To run the sale channel, the trustee retained Time and Tasks LLC as exclusive inventory broker by order entered April 23, 2026, on a commission-only basis with no hourly consulting fees. The retention application sets a 7% commission on sales to buyers Time and Tasks identifies or refers, and 3.5% on sales to buyers it did not source. Court approval under section 328(a) authorizes payment of those commissions on each individual sale without further orders, which is consistent with the serial-transaction design of the three-tier procedure.

Bardstown Storage, Green River Barrels, and Title Clearing

The sale machinery only works if the inventory stays in place and the estate can convey clean title, and two trustee filings in late May 2026 address exactly those predicates. On May 28, 2026, the Kentucky Owl trustee filed an emergency motion for a new Barrel Aging Services Agreement with The Bardstown Bourbon Company, dated May 20, 2026. The agreement is the operational successor to the prepetition 2021 supply agreement and covers storage and aging services for approximately 29,000 barrels — a subset of the 35,000-plus barrels under the sale procedures order, reflecting that not all inventory sits at Bardstown.

Under the Barrel Aging Services Agreement, monthly storage charges are based on end-of-month barrel counts at age-tiered pricing, with invoices issued by the fifth of each month on net-15 terms and additional services requiring prior trustee approval. The agreement acknowledges Bardstown's $6,382,364 prepetition claim (Claim No. 128) but expressly reserves "all other rights related to the claim," so the new agreement governs go-forward services without prejudice to the prepetition dispute. The trustee asserted that continuous storage of the 29,000-barrel inventory is pivotal to the monetization plan and that relocating it would generate significantly higher costs. The trustee's hearing agenda for the June 4, 2026 hearing reported that no objections had been received as of June 3, 2026. Following the unopposed June 4 hearing, the court entered the order approving the Barrel Aging Services Agreement on June 5, 2026, authorizing the trustee to perform all obligations under the agreement.

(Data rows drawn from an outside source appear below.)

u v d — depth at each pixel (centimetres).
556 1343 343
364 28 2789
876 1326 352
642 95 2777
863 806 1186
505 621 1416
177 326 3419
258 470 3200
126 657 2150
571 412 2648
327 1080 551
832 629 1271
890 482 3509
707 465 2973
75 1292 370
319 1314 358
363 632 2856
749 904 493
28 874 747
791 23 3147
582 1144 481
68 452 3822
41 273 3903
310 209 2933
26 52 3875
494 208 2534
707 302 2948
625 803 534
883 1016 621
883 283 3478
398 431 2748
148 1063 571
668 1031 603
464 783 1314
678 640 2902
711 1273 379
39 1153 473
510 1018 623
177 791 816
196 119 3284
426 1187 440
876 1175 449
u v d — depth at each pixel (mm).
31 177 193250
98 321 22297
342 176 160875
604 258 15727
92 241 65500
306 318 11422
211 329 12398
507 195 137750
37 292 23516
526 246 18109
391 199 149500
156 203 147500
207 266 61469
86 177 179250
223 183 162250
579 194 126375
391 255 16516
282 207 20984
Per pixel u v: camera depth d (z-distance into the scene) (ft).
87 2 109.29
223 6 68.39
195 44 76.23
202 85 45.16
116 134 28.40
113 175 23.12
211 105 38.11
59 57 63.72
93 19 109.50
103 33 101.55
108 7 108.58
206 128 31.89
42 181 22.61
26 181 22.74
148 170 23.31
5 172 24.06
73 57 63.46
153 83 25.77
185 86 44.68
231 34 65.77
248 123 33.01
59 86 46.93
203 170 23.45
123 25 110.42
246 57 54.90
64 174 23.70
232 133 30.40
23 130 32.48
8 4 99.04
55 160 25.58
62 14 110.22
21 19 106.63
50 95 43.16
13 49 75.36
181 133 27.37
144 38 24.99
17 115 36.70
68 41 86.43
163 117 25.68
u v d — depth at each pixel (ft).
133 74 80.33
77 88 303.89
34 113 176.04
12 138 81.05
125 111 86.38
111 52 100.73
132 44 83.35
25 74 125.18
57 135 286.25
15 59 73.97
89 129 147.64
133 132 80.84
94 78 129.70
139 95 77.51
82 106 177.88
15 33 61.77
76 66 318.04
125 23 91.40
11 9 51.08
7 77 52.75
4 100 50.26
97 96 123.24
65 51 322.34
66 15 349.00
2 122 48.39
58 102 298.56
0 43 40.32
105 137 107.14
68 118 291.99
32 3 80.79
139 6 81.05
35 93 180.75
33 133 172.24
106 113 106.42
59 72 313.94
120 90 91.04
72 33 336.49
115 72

A second tranche of inventory sits outside Bardstown, and its title was clouded. On May 29, 2026, the trustee filed a Rule 9019 motion to compromise with The Spirits Group over barrels stored at Green River Distilling Company. Under a January 12, 2022 sales agreement, the debtor purchased and paid for the barrels, but the Green River warehouse receipts were never updated to reflect the debtor's ownership, and TSG continued paying storage costs while a warehouse agreement that never closed was pending. The settlement has the trustee pay TSG $21,139 for post-petition storage expenses, allowed as an administrative expense, in exchange for TSG's waiver of $33,066 in prepetition expenses, with TSG cooperating to convert the warehouse receipts so the debtor's ownership vests free and clear. Fifth Third's liens in the purchased barrels are preserved, and the trustee reserves the right to seek contribution from the Stoli Group (USA) estate. No objections were filed by the June 22, 2026 deadline, and the trustee filed a Certificate of No Objection on June 23, 2026. The court entered the order approving the settlement on June 30, 2026, allowing TSG a $21,139.15 administrative expense claim and preserving Kentucky Owl's right to seek contribution from the Stoli Group (USA) estate for the storage expenses.

Trustee and Committee Professionals

The trustee's professional roster was assembled in roughly 30 days after the March appointments. Hughes Hubbard & Reed LLP serves as lead counsel to the chapter 11 trustee, with Kathryn A. Coleman among the lead attorneys; the firm received no prepetition compensation from the debtors and is compensated on standard hourly rates. Ferguson Braswell Fraser Kubasta PC serves as Texas counsel, with bankruptcy attorney rates of $365 to $755 and paraprofessional rates of $165 to $310.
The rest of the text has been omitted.